Everybody’s got somebody out there on the barricades or in the trenches, fighting the good fight on their behalf.
Drivers have the motoring organisations while cyclists and pedestrians have their lobby groups. Trades unions look after the workers and there’s a whole raft of think tanks and pressure groups for everyone from bankers, doctors and lawyers to even a couple for property developers.
But who’s looking after apartment owners? Who’s tapping politicians on the shoulder and saying, ‘hey, while you’re tweaking our laws and regulations, we’re the people who have to live with them’?
In fact, there are two major groups that represent apartment owners when state governments sit down to ‘consult’ on issues like short-term letting, flammable cladding and building defects.
The main player for apartment owners is the Owners Corporation Network (OCN.org.au) which was launched in 2002 and has been steadily growing in its reach and influence.
Created initially to provide a voice for the committee members of strata schemes in NSW, it has expanded to include individual owners and has moved into other states where there are associated groups.
The other main body is the Strata Community Association’s owners’ section and it is a little different. SCA, called Strata Community Australia but gradually rebranding thanks to expansion into New Zealand and Singapore, is the national professional group for strata managers and service providers.
To many strata owners, who remember a time when strata managers were perceived as sworn enemies of apartment residents, joining their owners’ group may feel like signing your henhouse up to a fox convention.
However, these days SCA and OCN are much more likely to agree than disagree; that said, the SCA is primarily about strata managers and other professionals – it’s their raison d’etre.
There’s no doubt they represent a powerful and influential group but you’d be forgiven for wondering whose side they’d take in an arm-wrestle over the conflicting demands of owners and managers.
Two recent examples have been the largely pro-owner limits placed on management contracts and the mostly pro-manager decision to allow commissions for arranging compulsory strata insurance. So the score is one-all, on those issues at least.

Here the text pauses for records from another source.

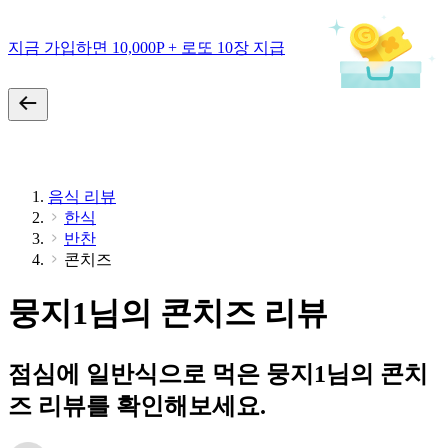
지금 가입하면 10,000P + 로또 10장 지급
음식 리뷰
한식
반찬
콘치즈
뭉지1님의 콘치즈 리뷰
점심에 일반식으로 먹은 뭉지1님의 콘치
즈 리뷰를 확인해보세요.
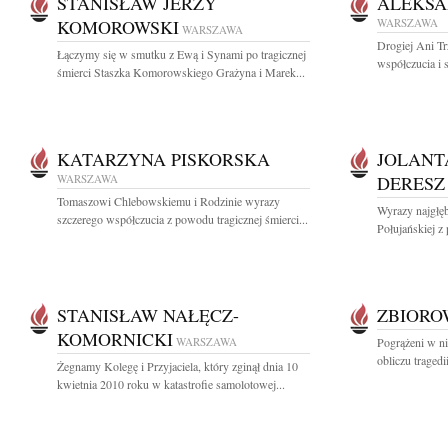
STANISŁAW JERZY
ALEKSA
KOMOROWSKI
WARSZAWA
WARSZAWA
Drogiej Ani Tr
Łączymy się w smutku z Ewą i Synami po tragicznej
współczucia i 
śmierci Staszka Komorowskiego Grażyna i Marek...
KATARZYNA PISKORSKA
JOLANT
WARSZAWA
DERESZ
Tomaszowi Chlebowskiemu i Rodzinie wyrazy
Wyrazy najgłęb
szczerego współczucia z powodu tragicznej śmierci...
Połujańskiej z 
STANISŁAW NAŁĘCZ-
ZBIOR
KOMORNICKI
WARSZAWA
Pogrążeni w n
obliczu tragedi
Żegnamy Kolegę i Przyjaciela, który zginął dnia 10
kwietnia 2010 roku w katastrofie samolotowej...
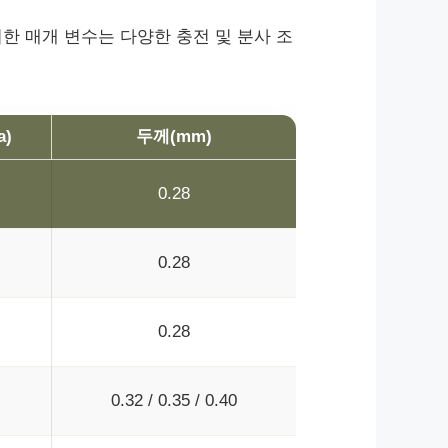
러한 매개 변수는 다양한 충전 및 분사 조
a)
두께(mm)
0.28
0.28
0.28
0.32 / 0.35 / 0.40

For what it’s worth, I frequently advise owners that, if their strata managers aren’t in SCA, they should ask why. However, I also strongly recommend that owners join the OCN.
The SCA does a terrific job of looking after strata managers and the OCN is a powerful independent voice for strata owners. The weak link in all of this is Fair Trading which has yet to de-register even the worst strata managers for anything directly related to their job (something that bugs SCA too, by the way).
I’m hearing unconfirmed reports that some strata managers are telling their owners not to bother with OCN as they are “covered’ by the SCA. Now, this is definitely NOT SCA policy and, more to the point, not true. Both organisations require registration and a small fee.
Meanwhile, both OCN and SCA have owners days coming up in a couple of months – now might be a good time to go online and check them out. I’m not a member of either group but you might want to be.